Because you can dispute an erroneous charge at your local branch?

Because you have, at the end of each transaction, a paper trail (which I believe many of the electronic voting systems lack)?

Because it's the bank's primary goal to deal with money, and they do it all the time, and have lots of practice with it?

Because your vote is probably more important to you than your $100?

Because your money doesn't just disappear, it goes somewhere so that it can be tracked down, and double-checked later?

Whoa! You might as well say that only people with checking accounts and enough credit to have ATM access should be allowed to vote. Or only people willing to pay a $1.50 "transaction fee" should be allowed to vote. ATMs are so cost-effective specifically because they "disenfranchise" a whole class of "risky" citizens and are funded by their users. Republicans might agree that we should use the same criteria to decide who gets to vote, but I wouldn't expect you to.

I'm not praising ATMs for their cost efficiency; I'm praising their reliability . We should have a process we trust at the voting booth as much as we trust ATMs.

You are over looking an important aspect of ATMs. Every user of an ATM is required to indentify themselves by entering in a password. The banks then have a record of who you are exactly what transaction you made on the machine, along with when and where. They also have video tape of you making the tranaction.

Are you saying we should do away with secret ballots in America? That all voters should identify themselves on their ballots, so there will be a permanent record who each individual voter voted for, along with a record of the time and location where the voting was done, and a video record of each voter casting his or her ballot?
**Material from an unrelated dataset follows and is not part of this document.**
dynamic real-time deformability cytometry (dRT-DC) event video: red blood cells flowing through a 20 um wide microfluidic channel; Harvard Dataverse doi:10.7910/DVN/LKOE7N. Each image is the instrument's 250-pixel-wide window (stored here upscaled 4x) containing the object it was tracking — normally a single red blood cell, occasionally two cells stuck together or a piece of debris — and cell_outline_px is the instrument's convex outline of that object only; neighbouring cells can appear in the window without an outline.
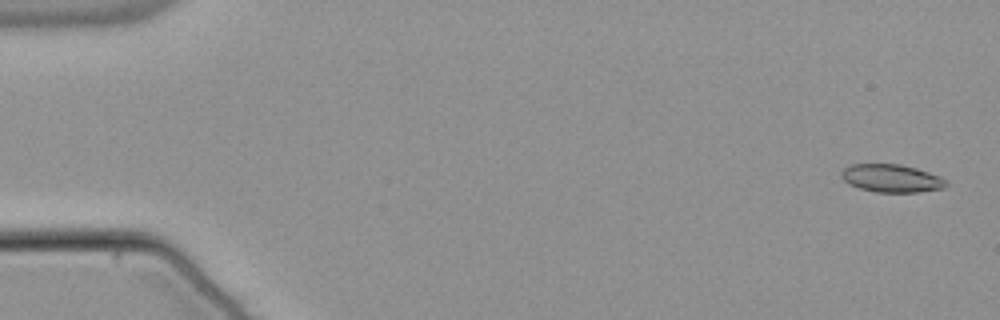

Wasn't there an episode of The Simpsons where it was revealed that city hall kept records of each identified voter and who they voted for?

A former ATM programmer who left me an e-mail made a similar point: We want a full audit trail of our financial transactions but would never accept one of our votes.

There's already an audit trail of when we've registered and what party we claimed. There may even be one for when we've voted (though not the particular candidate). As long as the actual vote remains secret, I don't think that it would necessarily be a bad idea to keep track of everything else.